(Beginning of Provided text)

SPIEGEL: You responded by demanding that Israeli-Arab members of parliament who are in contact with Hezbollah and Hamas should be executed like "Nazi collaborators"?
Lieberman: I meant Hezbollah henchmen in our country. They have to be put to trial like the Nazis in Nuremberg. When the leader of Hezbollah, Hassan Nasrallah, kills two Arab children with his rockets in Nazareth and the father declares his children to be martyrs and Nasrallah to be his brother; when the same father says Israel is guilty and then receives financial support from our National Insurance Institute, this is absurd.
SPIEGEL: Israel feels threatened not only by Hamas and Hezbollah, but also by the regime in Tehran. Can you confirm reports that your government is preparing for a nuclear strike on the Iranian nuclear facilities?
Lieberman: No, Iran is not an Israeli problem, it is a problem for the whole free world. What we have here is a clash of "different" civilizations, and Israeli is located at the front line. Bin Laden for example is not a rational person. What do you want to offer him? Money, territories? He would not accept anything in return for ending terror. The same is true of (Iranian President Mahmoud) Ahmadinejad.
SPIEGEL: A scenario in which Israel undertook a military strike is not far-fetched. In 1981, under then prime minister Menachem Begin, Israel bombarded a nuclear facility -- the Osirak reactor in Iraq.
Lieberman: That was one of Begin's most important decisions. Otherwise Saddam Hussein would have found himself in a different position. Even those who criticized us at that time do acknowledge this today.
SPIEGEL: If you rule out negotiations with Iran, you are either left with sanctions or a military solution.

(End of Provided text)
(Beginning of Data)

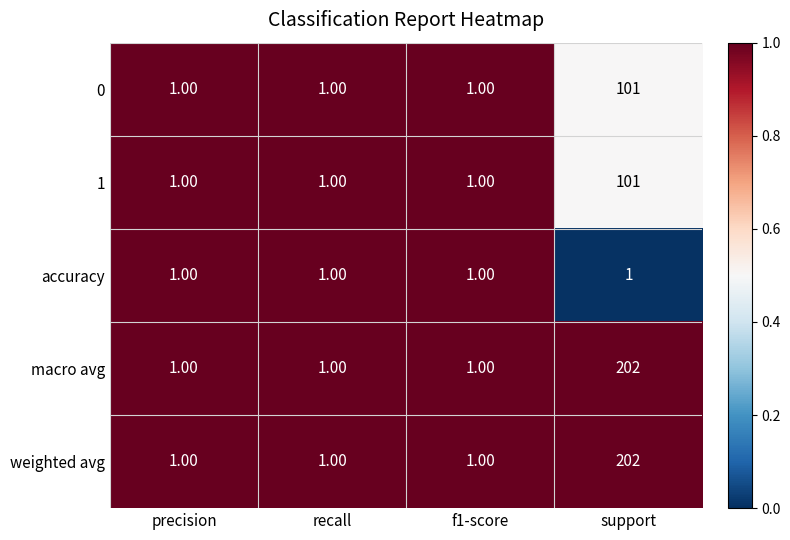

How many data points does each series have?

4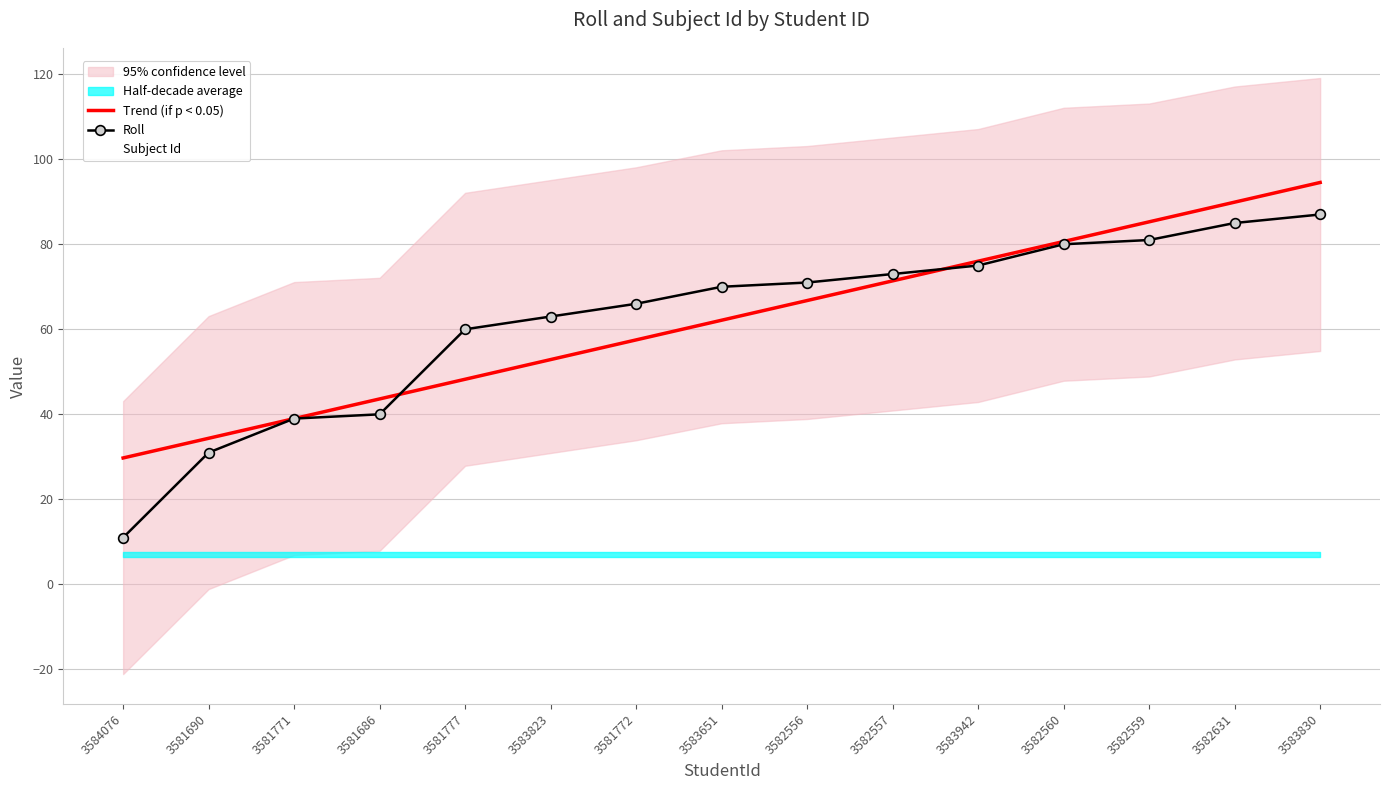

What is the minimum value for Roll?

11.0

(End of Data)

• **Job 1**
Answer these questions about the Lieberman interview:
(a) According to Lieberman, whose rockets killed two Arab children in Nazareth?
(b) What problem does Lieberman say Iran is, if not an Israeli one?
(c) Which reactor did Israel bomb in 1981, and in what country?
• **Job 2**
Proceed with the Lieberman interview from the point where it stops.
The material has no connection to the Lieberman interview.

• **Response box 1**
(a) The rockets of Hassan Nasrallah, the leader of Hezbollah.
(b) A problem for the whole free world.
(c) The Osirak reactor in Iraq.

• **Response box 2**
Lieberman: Iran has a big business community which reacts very sensitively to sanctions. The fact that Ahmadinejad lost the municipal elections shows that the business community is dissatisfied with the fact that he is isolating Tehran. A great part of Iranian exports go to Japan, the Arab Emirates and western Europe, also to Germany. If all these countries were to uphold sanctions as they have done in the case of North Korea, Iran would break apart, even if China, Russia and India didn't participate.
SPIEGEL: You said recently that Israel might have to stand alone and therefore must be ready to deal unilaterally with the Iran problem.
Lieberman: That is the worst-case scenario. The differences in opinion between Russia and Western Europe, between Europe and the U.S., between the U.S. and the United Nations have destabilized the global political system. We have to take into account that the international community may not do anything and that Israel may have to act alone.
SPIEGEL: Your meeting with U.S. Secretary of State Condoleezza Rice didn't make you more optimistic?
Lieberman: I am sensing on the part of the Americans an understanding for the Iranian problem, but currently I do not see in Washington enough political energy and determination for an independent step against Iran. The developments in Iraq are having a very negative effect, and nobody knows where this will end.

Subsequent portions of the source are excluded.